To address that we would like to invite practitioners of ML and drug hunters to submit manuscripts to this Research topic showing research that utilizes ML protocols/architectures but offers a detailed and comprehensive interpretation of observed phenomena. The topics that can be addressed with ML and that we are interested in are molecular dynamics (MD) acceleration techniques, implicit solvent improvements, small molecules force field optimizations, cryptic pocket discovery and their physical interpretation, allosteric effects discovery, and their application to undruggable targets. The toxicity in drug discovery is also a topic we would like to see addressed. We would also encourage the application of ML to the analysis of interaction frequencies between genome loci in the nucleus as statistical averages over cell populations, and their relation (and potential clinical use) to single cells analyses via 3C and fluorescence in situ hybridization techniques. The already established fractal and continuous polymer models of chromatin are ripe for deeper interpretations with the help of ML tools together with the experimental data on covalent modifications.

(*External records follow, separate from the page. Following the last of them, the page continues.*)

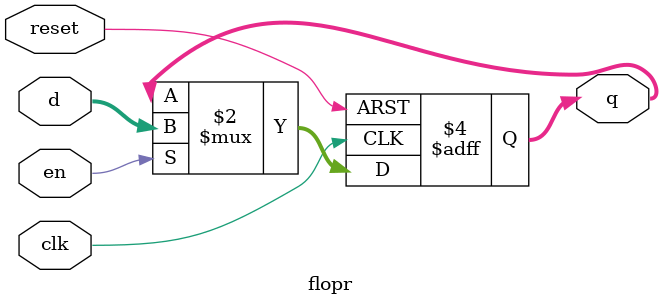
<source format=v>
module flopr (input  clk, reset,en,
               input  [WIDTH-1:0] d, 
               output reg [WIDTH-1:0] q);

  parameter WIDTH = 8;


    always @(posedge clk or posedge reset)
            if (reset) q <= 0;
            else if (en) q <= d;
  
endmodule
</source>
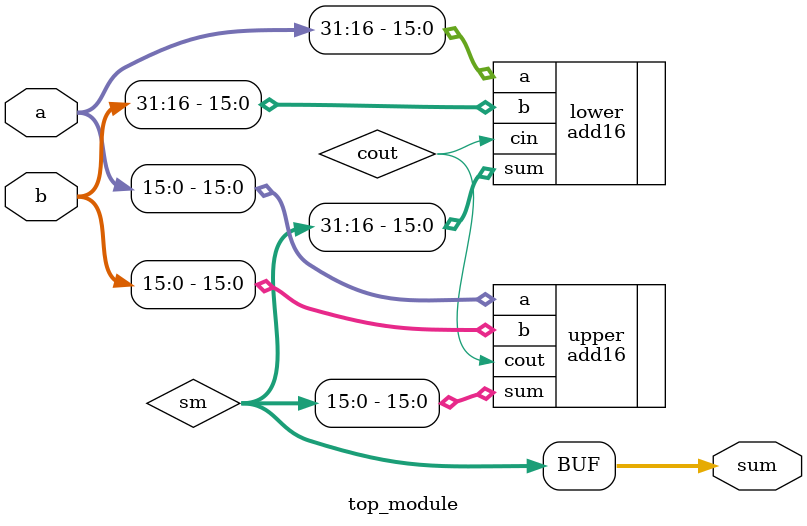
<source format=v>
module top_module(
    input [31:0] a,
    input [31:0] b,
    output [31:0] sum
);
    wire cout;
    wire [31:0] sm;
    add16 upper(.a(a[15:0]), .b(b[15:0]), .sum(sm[15:0]), .cout(cout) );
    add16 lower(.a(a[31:16]), .b(b[31:16]) , .sum(sm[31:16]), .cin(cout) );
    
    assign sum = sm;
   

endmodule

</source>
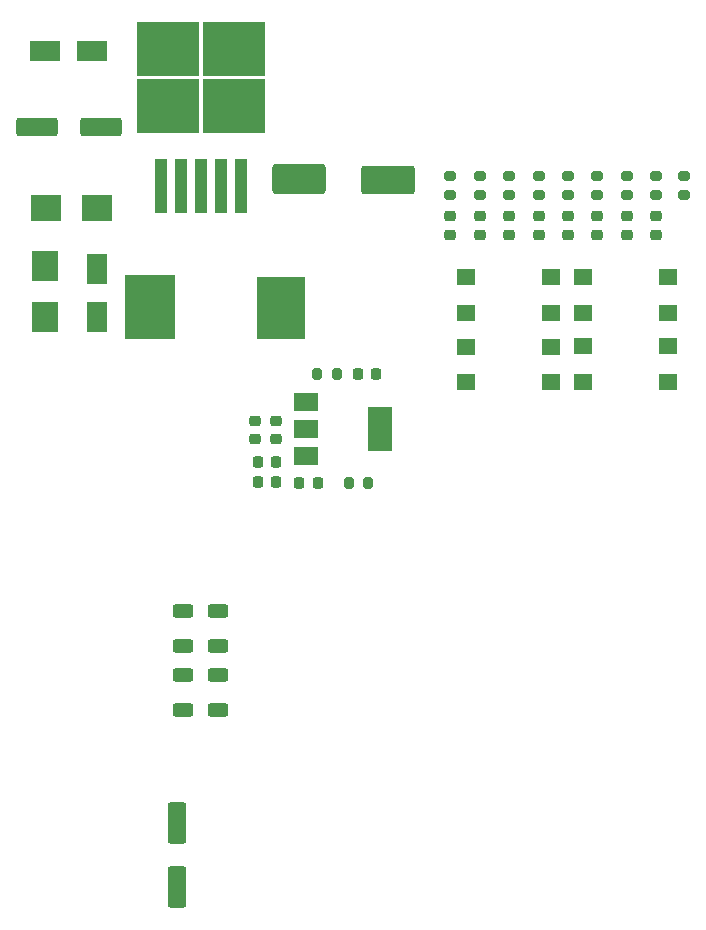
<source format=gbr>
%TF.GenerationSoftware,KiCad,Pcbnew,6.0.11-2627ca5db0~126~ubuntu22.04.1*%
%TF.CreationDate,2023-02-21T15:55:07+05:30*%
%TF.ProjectId,sra_dev_board_2023,7372615f-6465-4765-9f62-6f6172645f32,rev?*%
%TF.SameCoordinates,Original*%
%TF.FileFunction,Paste,Top*%
%TF.FilePolarity,Positive*%
%FSLAX46Y46*%
G04 Gerber Fmt 4.6, Leading zero omitted, Abs format (unit mm)*
G04 Created by KiCad (PCBNEW 6.0.11-2627ca5db0~126~ubuntu22.04.1) date 2023-02-21 15:55:07*
%MOMM*%
%LPD*%
G01*
G04 APERTURE LIST*
G04 Aperture macros list*
%AMRoundRect*
0 Rectangle with rounded corners*
0 $1 Rounding radius*
0 $2 $3 $4 $5 $6 $7 $8 $9 X,Y pos of 4 corners*
0 Add a 4 corners polygon primitive as box body*
4,1,4,$2,$3,$4,$5,$6,$7,$8,$9,$2,$3,0*
0 Add four circle primitives for the rounded corners*
1,1,$1+$1,$2,$3*
1,1,$1+$1,$4,$5*
1,1,$1+$1,$6,$7*
1,1,$1+$1,$8,$9*
0 Add four rect primitives between the rounded corners*
20,1,$1+$1,$2,$3,$4,$5,0*
20,1,$1+$1,$4,$5,$6,$7,0*
20,1,$1+$1,$6,$7,$8,$9,0*
20,1,$1+$1,$8,$9,$2,$3,0*%
G04 Aperture macros list end*
%ADD10RoundRect,0.200000X0.275000X-0.200000X0.275000X0.200000X-0.275000X0.200000X-0.275000X-0.200000X0*%
%ADD11RoundRect,0.225000X0.250000X-0.225000X0.250000X0.225000X-0.250000X0.225000X-0.250000X-0.225000X0*%
%ADD12RoundRect,0.250000X-0.550000X1.500000X-0.550000X-1.500000X0.550000X-1.500000X0.550000X1.500000X0*%
%ADD13R,1.800000X2.500000*%
%ADD14RoundRect,0.218750X-0.256250X0.218750X-0.256250X-0.218750X0.256250X-0.218750X0.256250X0.218750X0*%
%ADD15R,2.300000X2.500000*%
%ADD16RoundRect,0.200000X-0.275000X0.200000X-0.275000X-0.200000X0.275000X-0.200000X0.275000X0.200000X0*%
%ADD17RoundRect,0.255000X-1.995000X-1.020000X1.995000X-1.020000X1.995000X1.020000X-1.995000X1.020000X0*%
%ADD18RoundRect,0.245000X-2.005000X-0.980000X2.005000X-0.980000X2.005000X0.980000X-2.005000X0.980000X0*%
%ADD19R,2.500000X2.300000*%
%ADD20R,1.600000X1.400000*%
%ADD21RoundRect,0.218750X-0.218750X-0.256250X0.218750X-0.256250X0.218750X0.256250X-0.218750X0.256250X0*%
%ADD22RoundRect,0.200000X0.200000X0.275000X-0.200000X0.275000X-0.200000X-0.275000X0.200000X-0.275000X0*%
%ADD23RoundRect,0.250000X0.625000X-0.312500X0.625000X0.312500X-0.625000X0.312500X-0.625000X-0.312500X0*%
%ADD24RoundRect,0.200000X-0.200000X-0.275000X0.200000X-0.275000X0.200000X0.275000X-0.200000X0.275000X0*%
%ADD25RoundRect,0.250000X1.500000X0.550000X-1.500000X0.550000X-1.500000X-0.550000X1.500000X-0.550000X0*%
%ADD26R,2.500000X1.800000*%
%ADD27R,4.194800X5.405100*%
%ADD28R,4.094800X5.305100*%
%ADD29RoundRect,0.225000X0.225000X0.250000X-0.225000X0.250000X-0.225000X-0.250000X0.225000X-0.250000X0*%
%ADD30R,2.000000X1.500000*%
%ADD31R,2.000000X3.800000*%
%ADD32R,5.250000X4.550000*%
%ADD33R,1.100000X4.600000*%
%ADD34RoundRect,0.218750X0.218750X0.256250X-0.218750X0.256250X-0.218750X-0.256250X0.218750X-0.256250X0*%
G04 APERTURE END LIST*
D10*
%TO.C,R7*%
X132680000Y-45896250D03*
X132680000Y-44246250D03*
%TD*%
%TO.C,R1*%
X117720000Y-45912500D03*
X117720000Y-44262500D03*
%TD*%
D11*
%TO.C,C5*%
X102975000Y-66575000D03*
X102975000Y-65025000D03*
%TD*%
D12*
%TO.C,C7*%
X94600000Y-99100000D03*
X94600000Y-104500000D03*
%TD*%
D13*
%TO.C,D13*%
X87800000Y-52200000D03*
X87800000Y-56200000D03*
%TD*%
D14*
%TO.C,D2*%
X120250000Y-47683750D03*
X120250000Y-49258750D03*
%TD*%
D15*
%TO.C,D9*%
X83400000Y-56230000D03*
X83400000Y-51930000D03*
%TD*%
D14*
%TO.C,D4*%
X125220000Y-47692500D03*
X125220000Y-49267500D03*
%TD*%
D16*
%TO.C,R15*%
X137500000Y-44275000D03*
X137500000Y-45925000D03*
%TD*%
D17*
%TO.C,C2*%
X104952500Y-44575000D03*
D18*
X112452500Y-44625000D03*
%TD*%
D19*
%TO.C,D14*%
X87850000Y-47000000D03*
X83550000Y-47000000D03*
%TD*%
D10*
%TO.C,R6*%
X130180000Y-45896250D03*
X130180000Y-44246250D03*
%TD*%
D20*
%TO.C,SW2*%
X126270000Y-58740000D03*
X119070000Y-58740000D03*
X126270000Y-61740000D03*
X119070000Y-61740000D03*
%TD*%
D10*
%TO.C,R4*%
X125220000Y-45905000D03*
X125220000Y-44255000D03*
%TD*%
D14*
%TO.C,D6*%
X130180000Y-47683750D03*
X130180000Y-49258750D03*
%TD*%
%TO.C,D1*%
X117740000Y-47700000D03*
X117740000Y-49275000D03*
%TD*%
D10*
%TO.C,R2*%
X120250000Y-45896250D03*
X120250000Y-44246250D03*
%TD*%
D14*
%TO.C,D7*%
X132680000Y-47683750D03*
X132680000Y-49258750D03*
%TD*%
D21*
%TO.C,D11*%
X109925000Y-61090000D03*
X111500000Y-61090000D03*
%TD*%
D10*
%TO.C,R3*%
X122730000Y-45896250D03*
X122730000Y-44246250D03*
%TD*%
%TO.C,R8*%
X135190000Y-45896250D03*
X135190000Y-44246250D03*
%TD*%
D20*
%TO.C,SW4*%
X136203500Y-52850000D03*
X129003500Y-52850000D03*
X136203500Y-55850000D03*
X129003500Y-55850000D03*
%TD*%
D14*
%TO.C,D3*%
X122730000Y-47683750D03*
X122730000Y-49258750D03*
%TD*%
D22*
%TO.C,R10*%
X108135000Y-61090000D03*
X106485000Y-61090000D03*
%TD*%
D23*
%TO.C,R14*%
X95100000Y-89492500D03*
X95100000Y-86567500D03*
%TD*%
D14*
%TO.C,D8*%
X135190000Y-47683750D03*
X135190000Y-49258750D03*
%TD*%
D20*
%TO.C,SW1*%
X126274490Y-52860000D03*
X119074490Y-52860000D03*
X126274490Y-55860000D03*
X119074490Y-55860000D03*
%TD*%
D23*
%TO.C,R12*%
X95080000Y-84062500D03*
X95080000Y-81137500D03*
%TD*%
D11*
%TO.C,C4*%
X101200000Y-66575000D03*
X101200000Y-65025000D03*
%TD*%
D24*
%TO.C,R9*%
X109175000Y-70290000D03*
X110825000Y-70290000D03*
%TD*%
D25*
%TO.C,C1*%
X88200000Y-40100000D03*
X82800000Y-40100000D03*
%TD*%
D23*
%TO.C,R11*%
X98070000Y-84052500D03*
X98070000Y-81127500D03*
%TD*%
D26*
%TO.C,D12*%
X87400000Y-33700000D03*
X83400000Y-33700000D03*
%TD*%
D20*
%TO.C,SW3*%
X136200000Y-58720000D03*
X129000000Y-58720000D03*
X136200000Y-61720000D03*
X129000000Y-61720000D03*
%TD*%
D14*
%TO.C,D5*%
X127700000Y-47683750D03*
X127700000Y-49258750D03*
%TD*%
D27*
%TO.C,L1*%
X92288135Y-55382550D03*
D28*
X103443335Y-55432550D03*
%TD*%
D29*
%TO.C,C6*%
X103000000Y-68500000D03*
X101450000Y-68500000D03*
%TD*%
%TO.C,C3*%
X103000000Y-70200000D03*
X101450000Y-70200000D03*
%TD*%
D30*
%TO.C,U2*%
X105500000Y-63380000D03*
X105500000Y-65680000D03*
D31*
X111800000Y-65680000D03*
D30*
X105500000Y-67980000D03*
%TD*%
D23*
%TO.C,R13*%
X98100000Y-89502500D03*
X98100000Y-86577500D03*
%TD*%
D32*
%TO.C,U5*%
X99435000Y-33540000D03*
X93885000Y-38390000D03*
X93885000Y-33540000D03*
X99435000Y-38390000D03*
D33*
X93260000Y-45115000D03*
X94960000Y-45115000D03*
X96660000Y-45115000D03*
X98360000Y-45115000D03*
X100060000Y-45115000D03*
%TD*%
D10*
%TO.C,R5*%
X127700000Y-45896250D03*
X127700000Y-44246250D03*
%TD*%
D34*
%TO.C,D10*%
X106537500Y-70290000D03*
X104962500Y-70290000D03*
%TD*%
M02*

</source>
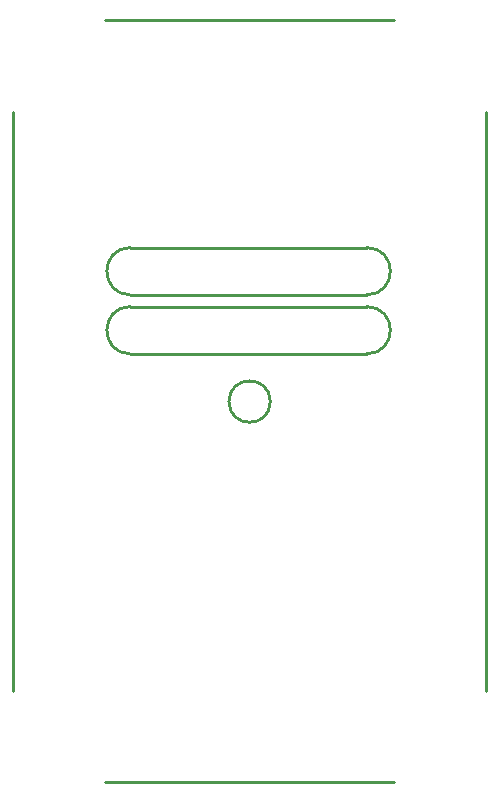
<source format=gbr>
%TF.GenerationSoftware,Altium Limited,Altium Designer,20.0.14 (345)*%
G04 Layer_Color=16711935*
%FSLAX45Y45*%
%MOMM*%
%TF.FileFunction,Other,Mechanical_1*%
%TF.Part,Single*%
G01*
G75*
%TA.AperFunction,NonConductor*%
%ADD25C,0.25400*%
D25*
X2175000Y3223770D02*
G03*
X2175000Y3223770I-175000J0D01*
G01*
X991343Y4527875D02*
G03*
X991343Y4127874I0J-200000D01*
G01*
X2991343D02*
G03*
X2991343Y4527875I0J200000D01*
G01*
Y3628074D02*
G03*
X2991343Y4028074I0J200000D01*
G01*
X991343D02*
G03*
X991343Y3628074I0J-200000D01*
G01*
X4000500Y774700D02*
Y5676900D01*
X0Y774700D02*
Y5676900D01*
X991343Y4127874D02*
X2991343D01*
X991343Y4527875D02*
X2991343D01*
X991343Y4028074D02*
X2991343D01*
X991343Y3628074D02*
X2991343D01*
X774701Y6453330D02*
X3225800Y6451600D01*
X774700Y0D02*
X3225799D01*
%TF.MD5,506773bb4032dedd6e68c1f5ab92dd5c*%
M02*

</source>
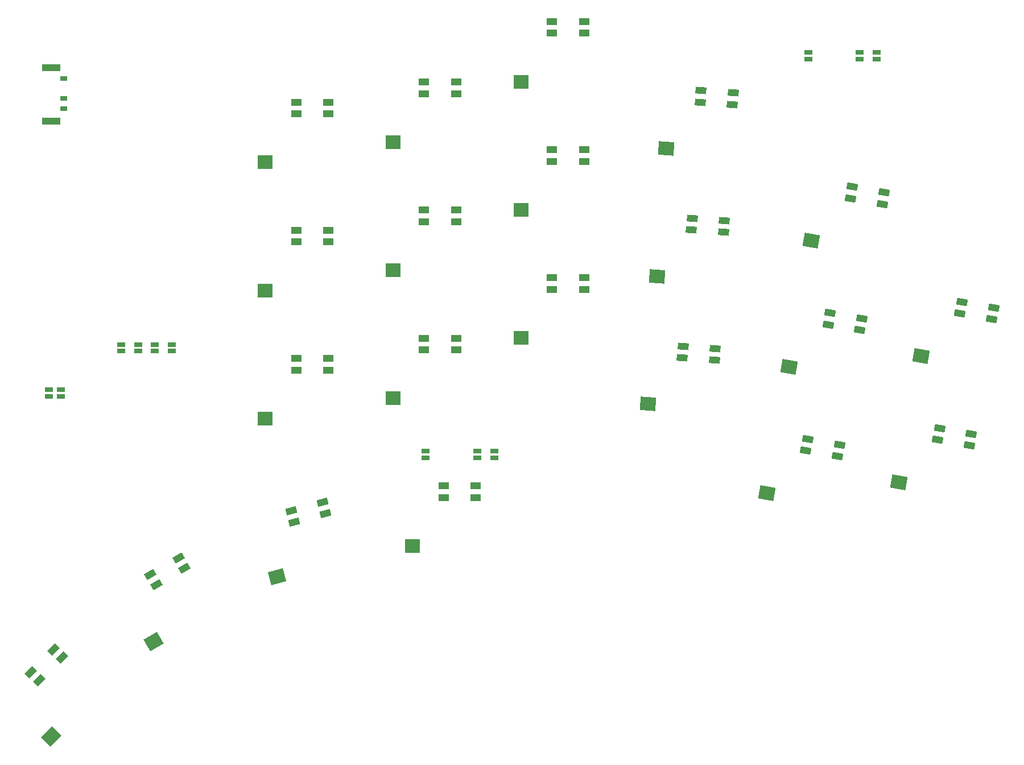
<source format=gtp>
G04 #@! TF.GenerationSoftware,KiCad,Pcbnew,7.0.5*
G04 #@! TF.CreationDate,2023-06-17T21:44:29-05:00*
G04 #@! TF.ProjectId,klor1_3_pimoroni,6b6c6f72-315f-4335-9f70-696d6f726f6e,v1.3.0*
G04 #@! TF.SameCoordinates,Original*
G04 #@! TF.FileFunction,Paste,Top*
G04 #@! TF.FilePolarity,Positive*
%FSLAX46Y46*%
G04 Gerber Fmt 4.6, Leading zero omitted, Abs format (unit mm)*
G04 Created by KiCad (PCBNEW 7.0.5) date 2023-06-17 21:44:29*
%MOMM*%
%LPD*%
G01*
G04 APERTURE LIST*
G04 Aperture macros list*
%AMRotRect*
0 Rectangle, with rotation*
0 The origin of the aperture is its center*
0 $1 length*
0 $2 width*
0 $3 Rotation angle, in degrees counterclockwise*
0 Add horizontal line*
21,1,$1,$2,0,0,$3*%
G04 Aperture macros list end*
%ADD10R,1.143000X0.635000*%
%ADD11RotRect,1.600000X1.000000X225.000000*%
%ADD12RotRect,2.300000X2.000000X45.000000*%
%ADD13R,1.600000X1.000000*%
%ADD14R,2.300000X2.000000*%
%ADD15RotRect,1.600000X1.000000X176.000000*%
%ADD16RotRect,2.300000X2.000000X356.000000*%
%ADD17RotRect,1.600000X1.000000X195.000000*%
%ADD18RotRect,2.300000X2.000000X15.000000*%
%ADD19RotRect,1.600000X1.000000X170.000000*%
%ADD20RotRect,2.300000X2.000000X350.000000*%
%ADD21RotRect,1.600000X1.000000X210.000000*%
%ADD22RotRect,2.300000X2.000000X30.000000*%
%ADD23R,1.000000X0.700000*%
%ADD24R,2.800000X1.000000*%
G04 APERTURE END LIST*
D10*
X148135000Y-118160380D03*
X148135000Y-117159620D03*
X81900000Y-107999240D03*
X81900000Y-109000000D03*
D11*
X82561405Y-146688968D03*
X83798841Y-147926405D03*
X80404729Y-151320517D03*
X79167292Y-150083081D03*
D12*
X82246742Y-159667913D03*
D13*
X145411399Y-122322857D03*
X145411399Y-124072857D03*
X140611399Y-124072857D03*
X140611399Y-122322857D03*
D14*
X136011399Y-131277857D03*
D15*
X183721879Y-63834827D03*
X183599805Y-65580564D03*
X178811498Y-65245733D03*
X178933572Y-63499996D03*
D16*
X173720108Y-72112302D03*
D10*
X92621000Y-101301620D03*
X92621000Y-102302380D03*
D17*
X122565405Y-124799998D03*
X123018338Y-126490368D03*
X118381894Y-127732700D03*
X117928961Y-126042330D03*
D18*
X115803426Y-135882763D03*
D13*
X161511399Y-72300260D03*
X161511399Y-74050260D03*
X156711399Y-74050260D03*
X156711399Y-72300260D03*
D14*
X152111399Y-81255260D03*
D10*
X137965000Y-117149240D03*
X137965000Y-118150000D03*
D19*
X222464848Y-95825431D03*
X222160963Y-97548845D03*
X217433886Y-96715334D03*
X217737771Y-94991920D03*
D20*
X211652635Y-103012092D03*
D15*
X181061005Y-101887099D03*
X180938931Y-103632836D03*
X176150624Y-103298005D03*
X176272698Y-101552268D03*
D16*
X171059234Y-110164574D03*
D13*
X123467969Y-84300260D03*
X123467969Y-86050260D03*
X118667969Y-86050260D03*
X118667969Y-84300260D03*
D14*
X114067969Y-93255260D03*
D19*
X219152927Y-114608272D03*
X218849042Y-116331686D03*
X214121965Y-115498175D03*
X214425850Y-113774761D03*
D20*
X208340714Y-121794933D03*
D10*
X97660000Y-101301620D03*
X97660000Y-102302380D03*
D13*
X123467969Y-103372857D03*
X123467969Y-105122857D03*
X118667969Y-105122857D03*
X118667969Y-103372857D03*
D14*
X114067969Y-112327857D03*
D10*
X95166000Y-101301620D03*
X95166000Y-102302380D03*
X145600000Y-118150380D03*
X145600000Y-117149620D03*
D13*
X123467969Y-65227664D03*
X123467969Y-66977664D03*
X118667969Y-66977664D03*
X118667969Y-65227664D03*
D14*
X114067969Y-74182664D03*
D10*
X202525000Y-58850380D03*
X202525000Y-57849620D03*
D15*
X182391442Y-82860962D03*
X182269368Y-84606699D03*
X177481061Y-84271868D03*
X177603135Y-82526131D03*
D16*
X172389671Y-91138437D03*
D10*
X194925000Y-58850380D03*
X194925000Y-57849620D03*
D13*
X161511399Y-53227664D03*
X161511399Y-54977664D03*
X156711399Y-54977664D03*
X156711399Y-53227664D03*
D14*
X152111399Y-62182664D03*
D21*
X101138115Y-133110824D03*
X102013115Y-134626369D03*
X97856193Y-137026369D03*
X96981193Y-135510824D03*
D22*
X97474976Y-145566082D03*
D10*
X100205000Y-101301620D03*
X100205000Y-102302380D03*
D19*
X199550689Y-116229002D03*
X199246804Y-117952416D03*
X194519727Y-117118905D03*
X194823612Y-115395491D03*
D20*
X188738476Y-123415663D03*
D14*
X133061399Y-109327857D03*
D13*
X137661399Y-100372857D03*
X137661399Y-102122857D03*
X142461399Y-102122857D03*
X142461399Y-100372857D03*
X142461399Y-81300260D03*
X142461399Y-83050260D03*
X137661399Y-83050260D03*
X137661399Y-81300260D03*
D14*
X133061399Y-90255260D03*
D19*
X206174533Y-78663321D03*
X205870648Y-80386735D03*
X201143571Y-79553224D03*
X201447456Y-77829810D03*
D20*
X195362320Y-85849982D03*
D23*
X84101228Y-61676228D03*
X84101228Y-64676228D03*
X84101228Y-66176228D03*
D24*
X82201228Y-60076228D03*
X82201228Y-68026228D03*
D10*
X83675000Y-107999240D03*
X83675000Y-109000000D03*
X205100000Y-58850380D03*
X205100000Y-57849620D03*
D13*
X161511399Y-91372857D03*
X161511399Y-93122857D03*
X156711399Y-93122857D03*
X156711399Y-91372857D03*
D14*
X152111399Y-100327857D03*
D19*
X202862611Y-97446160D03*
X202558726Y-99169574D03*
X197831649Y-98336063D03*
X198135534Y-96612649D03*
D20*
X192050398Y-104632821D03*
D13*
X142461399Y-62227664D03*
X142461399Y-63977664D03*
X137661399Y-63977664D03*
X137661399Y-62227664D03*
D14*
X133061399Y-71182664D03*
M02*

</source>
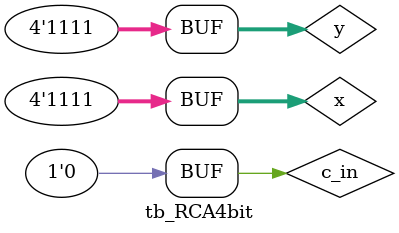
<source format=v>
`timescale 1ns/1ns

module tb_RCA4bit;
reg [3:0] x;
reg [3:0] y;
reg c_in;
wire [3:0] sum;
wire c_out;

RCA4Bit Adder (x, y, c_in, sum, c_out);

initial
begin

x = 4'b0000; y=4'b0000; c_in=0;
#100; x = 4'b0001; y=4'b0001; c_in=0;
#100; x = 4'b0010; y=4'b0001; c_in=0;
#100; x = 4'b0011; y=4'b0011; c_in=0;
#100; x = 4'b0100; y=4'b0011; c_in=0;
#100; x = 4'b0111; y=4'b0110; c_in=0;
#100; x = 4'b1000; y=4'b0111; c_in=0;
#100; x = 4'b1111; y=4'b1111; c_in=0; // '1111' + '1111' + '0'
end
endmodule
</source>
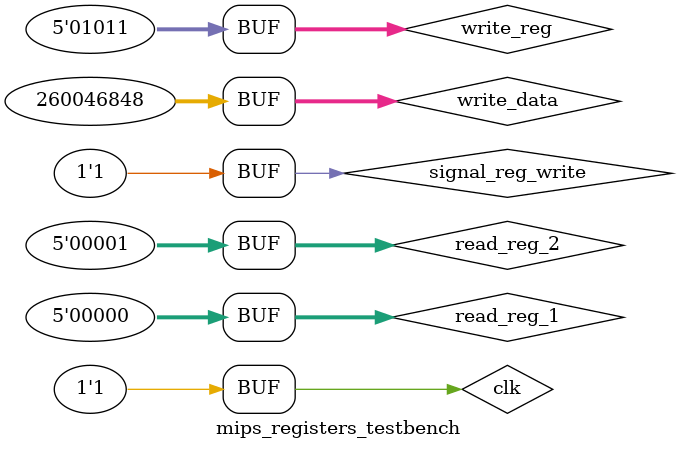
<source format=v>
`define DELAY 20

module mips_registers_testbench(); 

	wire [31:0] read_data_1, read_data_2;
	reg[31:0] write_data;
	reg [4:0] read_reg_1, read_reg_2, write_reg;
	reg signal_reg_write, clk;

	mips_registers reg0 ( read_data_1, read_data_2, write_data, read_reg_1, read_reg_2, write_reg, signal_reg_write, clk );


	initial begin
		write_data = 32'b00001111100000000000000000000000; read_reg_1 = 00000; read_reg_2 = 00001; write_reg=00011; signal_reg_write=0; clk=0; 
		#`DELAY;
		write_data = 32'b00001111100000000000000000000000; read_reg_1 = 00000; read_reg_2 = 00001; write_reg=00011; signal_reg_write=1; clk=1; 
		#`DELAY;

	end
	 
	 
	initial
	begin
		$monitor("data1 = %32b \ndata2 = %32b \n\n", read_data_1, read_data_2);
	end
 
endmodule

</source>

As a tool of choice for data analysis in experimental and observational sciences, ML helped produce a deluge of research papers, many with limited/questionable scientific merit. We would, therefore, avoid simple ML analysis of input data sets, or comparison of different ML algorithms (e.g., neural networks vs. random forests, etc.). Manuscripts that use machine learning, but at the same time offer solid theoretical interpretations of results are, on the other hand welcome. That may not only help drug discovery and molecular biology but also benefit the machine learning field as well, as it may shed light on the underlying processes in the latent space of variables.
Dr. Gunady is currently an employee of Illumina Inc; Dr.Perišic is an employee (Research Scientist) of Redesign Science. All other Topic Editors declare no competing interests.